Good cinema has rhythm. Most classic cinema moves to the flow of orchestral film music, but for a certain kind of picture in the mid-50s to mid-60s, the images would skip to the modish sounds of bossa nova and free jazz. This isn't the most melodic or listenable music ever created, and often it was used simply to be hip and different. However, I Want to Live! has a jazz score that runs right through the picture, regulating its pace and complementing its relentlessly gritty tone.

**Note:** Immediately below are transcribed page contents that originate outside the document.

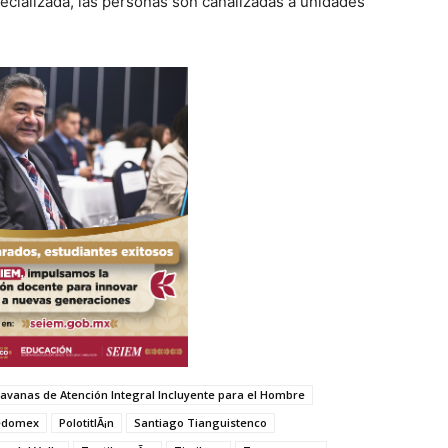
cializada, las personas son canalizadas a unidades
avanas de Atención Integral Incluyente para el Hombre
edomex
PolotitlÃ¡n
Santiago Tianguistenco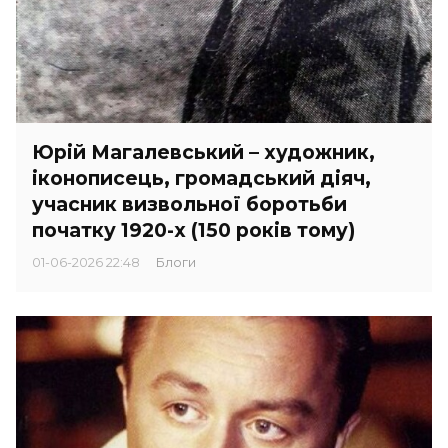
Юрій Магалевський – художник,
іконописець, громадський діяч,
учасник визвольної боротьби
початку 1920-х (150 років тому)
01-06-2026 22:48
Блоги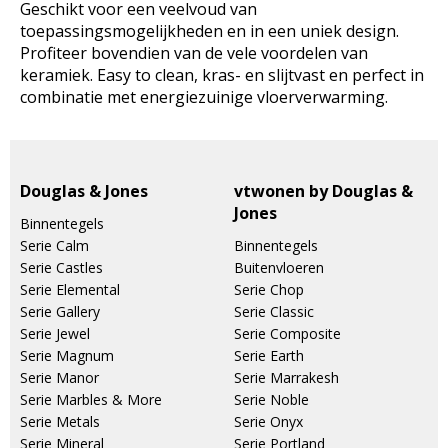
Geschikt voor een veelvoud van
toepassingsmogelijkheden en in een uniek design.
Profiteer bovendien van de vele voordelen van
keramiek. Easy to clean, kras- en slijtvast en perfect in
combinatie met energiezuinige vloerverwarming.
Douglas & Jones
vtwonen by Douglas &
Jones
Binnentegels
Serie Calm
Binnentegels
Serie Castles
Buitenvloeren
Serie Elemental
Serie Chop
Serie Gallery
Serie Classic
Serie Jewel
Serie Composite
Serie Magnum
Serie Earth
Serie Manor
Serie Marrakesh
Serie Marbles & More
Serie Noble
Serie Metals
Serie Onyx
Serie Mineral
Serie Portland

The picture opens in a jazz club, in a short sequence which has nothing to do with the plot, but sets the scene. From this point on, a musical feel pervades the picture. The director is Robert Wise, an exceptional but seldom recognised filmmaker whose pictures had always been sensitive to rhythm, and would later win Oscars for directing musicals. Wise was an expert when it came to matching music, image and performance. In an early scene with a party aboard a boat, we hear some staccato Latin American music. The frame seems excessively crowded and filled with movement, while the lighting gives numerous shades of grey. The whole thing appears natural, but also looks precisely choreographed to the rhythm of the scene. At other times we get a slow, moody melody, and here the tones are stark and the movements lethargic. Even in scenes without music, there is a complex and eerie sound design of closing doors, photographers' flashes, telephone rings and suchlike, not to mention the sharp vocal delivery. This rhythmic approach, which is always present but never seems overdone, adds character to each moment, gives abrupt changes between scenes, and makes the whole picture fast-moving. Some commentators on Wise's career try to draw a line separating films like this from West Side Story, Sound of Music and so forth, but Wise's style and intention is consistent.

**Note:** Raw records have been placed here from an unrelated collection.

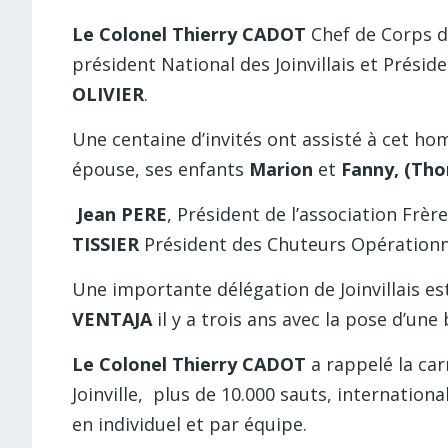
Le Colonel Thierry CADOT
Chef de Corps d
président National des Joinvillais et Prési
OLIVIER
.
Une centaine d’invités ont assisté à cet 
épouse, ses enfants
Marion
et
Fanny, (Th
Jean PERE
, Président de l’association Frè
TISSIER
Président des Chuteurs Opérationn
Une importante délégation de Joinvillais es
VENTAJA
il y a trois ans avec la pose d’une
Le Colonel Thierry CADOT
a rappelé la car
Joinville, plus de 10.000 sauts, internatio
en individuel et par équipe.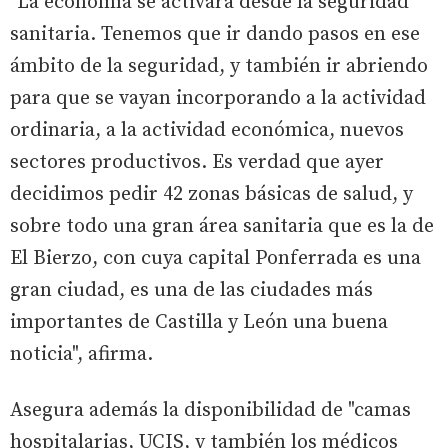
"La economía se activará desde la seguridad
sanitaria. Tenemos que ir dando pasos en ese
ámbito de la seguridad, y también ir abriendo
para que se vayan incorporando a la actividad
ordinaria, a la actividad económica, nuevos
sectores productivos. Es verdad que ayer
decidimos pedir 42 zonas básicas de salud, y
sobre todo una gran área sanitaria que es la de
El Bierzo, con cuya capital Ponferrada es una
gran ciudad, es una de las ciudades más
importantes de Castilla y León una buena
noticia", afirma.
Asegura además la disponibilidad de "camas
hospitalarias, UCIS, y también los médicos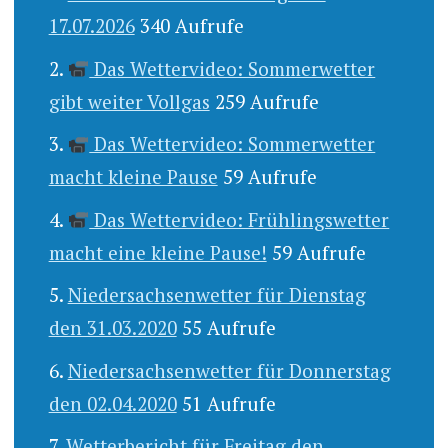
17.07.2026
340 Aufrufe
Das Wettervideo: Sommerwetter
gibt weiter Vollgas
259 Aufrufe
Das Wettervideo: Sommerwetter
macht kleine Pause
59 Aufrufe
Das Wettervideo: Frühlingswetter
macht eine kleine Pause!
59 Aufrufe
Niedersachsenwetter für Dienstag
den 31.03.2020
55 Aufrufe
Niedersachsenwetter für Donnerstag
den 02.04.2020
51 Aufrufe
Wetterbericht für Freitag den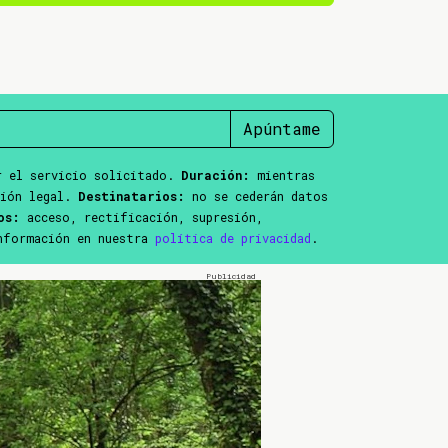
Apúntame
 el servicio solicitado.
Duración:
mientras
ción legal.
Destinatarios:
no se cederán datos
os:
acceso, rectificación, supresión,
información en nuestra
política de privacidad
.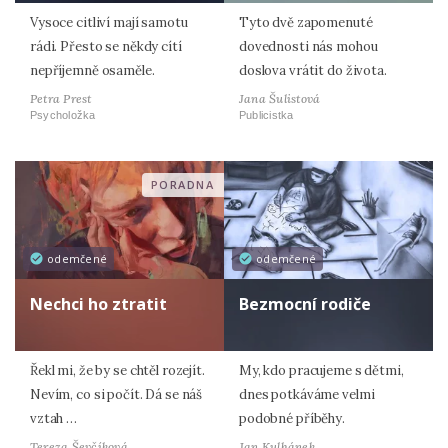
Vysoce citliví mají samotu
Tyto dvě zapomenuté
rádi. Přesto se někdy cítí
dovednosti nás mohou
nepříjemně osaměle.
doslova vrátit do života.
Petra Prest
Jana Šulistová
Psycholožka
Publicistka
PORADNA
odemčené
odemčené
Nechci ho ztratit
Bezmocní rodiče
Řekl mi, že by se chtěl rozejít.
My, kdo pracujeme s dětmi,
Nevím, co si počít. Dá se náš
dnes potkáváme velmi
vztah …
podobné příběhy.
Tereza Ševčíková
Jan Kulhánek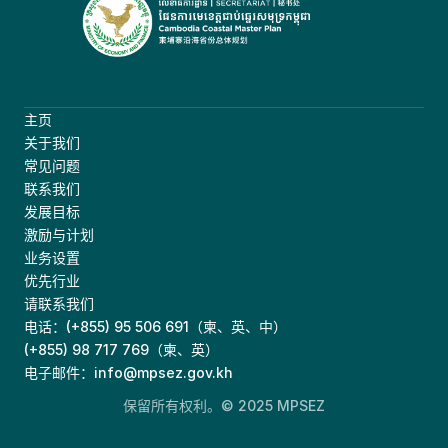
主页
关于我们
常见问题
联系我们
发展目标
激励与计划
业务设置
优先行业
请联系我们
电话：(+855) 95 506 691（柬、英、中）   
(+855) 98 717 769（柬、英）
电子邮件：info@mpsez.gov.kh
保留所有权利。© 2025 MPSEZ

But the central pillar in I Want to Live! is of course the captivating performance of Susan Hayward. Hayward's acting is the size of a house, and she absolutely dominates the screen. However it is the littlest things that make this performance work – a tiny flash of her eyes or shrug of her shoulders. These small things are what bring out our sympathy for the character, while it is the powerhouse acting that gives the picture its passion. So overpowering is Hayward, that every other performance becomes somewhat forgettable. Except that is for Simon Oakland, who is rather impressive in his film debut, with a role which is complex because there is often a discrepancy between what his character says and what he is really feeling. Lou Krugman is also very memorable in his small role as Jack Santo, simply because he comes across as genuinely menacing and sadistic. No-one else really stands out, but at least no-one is conspicuously bad, and besides it helps to have a supporting cast that is a little bland because you would not want anyone to upstage Hayward.

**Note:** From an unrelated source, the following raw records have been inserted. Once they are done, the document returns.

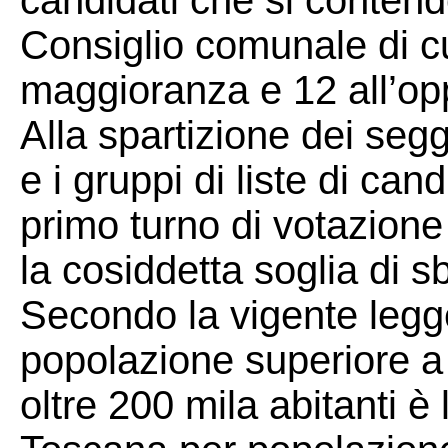
candidati che si contend
Consiglio comunale di cui
maggioranza e 12 all’op
Alla spartizione dei seg
e i gruppi di liste di can
primo turno di votazione
la cosiddetta soglia di 
Secondo la vigente legge
popolazione superiore a 
oltre 200 mila abitanti è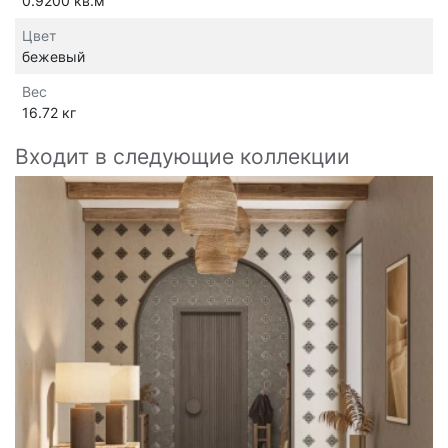
0.9200 кв.м
Цвет
бежевый
Вес
16.72 кг
Входит в следующие коллекции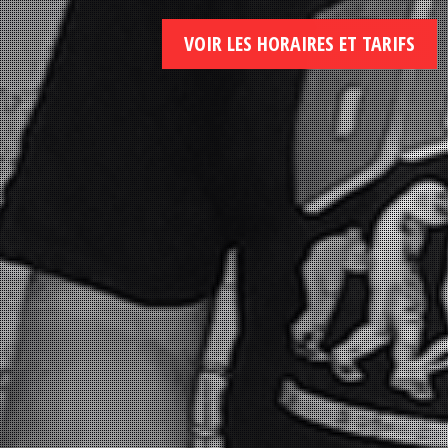
VOIR LES HORAIRES ET TARIFS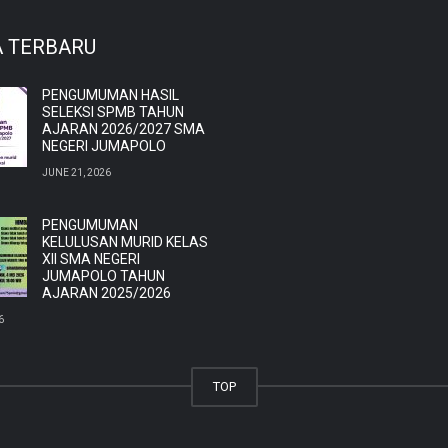
A TERBARU
PENGUMUMAN HASIL
SELEKSI SPMB TAHUN
AJARAN 2026/2027 SMA
NEGERI JUMAPOLO
JUNE 21, 2026
PENGUMUMAN
KELULUSAN MURID KELAS
XII SMA NEGERI
JUMAPOLO TAHUN
AJARAN 2025/2026
6
TOP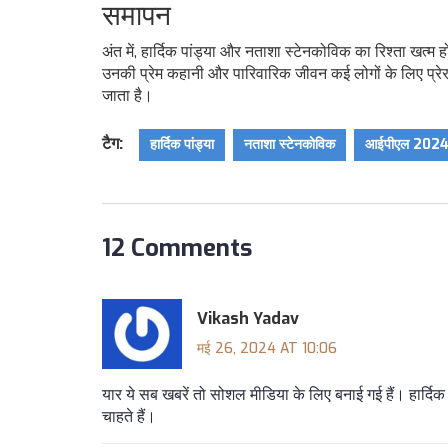
समापन
अंत में, हार्दिक पांड्या और नताशा स्टेनकोविक का रिश्ता खत्म
उनकी प्रेम कहानी और पारिवारिक जीवन कई लोगों के लिए प्रे
जाता है।
टैग:
हार्दिक पांड्या
नताशा स्टेनकोविक
आईपीएल 202
12 Comments
Vikash Yadav
मई 26, 2024 AT 10:06
यार ये सब खबरें तो सोशल मीडिया के लिए बनाई गई हैं। हार्द
चाहते हैं।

We will never know for sure, but it is now widely agreed that the real Barbara Graham was in fact guilty, and while this movie never openly commits itself either way, it makes every allowance for the likelihood of her being innocent. However, the point of I Want to Live! was probably not to exonerate Barbara Graham, it was instead to demonstrate the horror and inhumanity of the death penalty. What matters is that we are convinced of the humanity of the character, and the desolateness of the situation. The ins and outs of the case are never really clearly defined, whereas the tone and force of the picture most definitely is.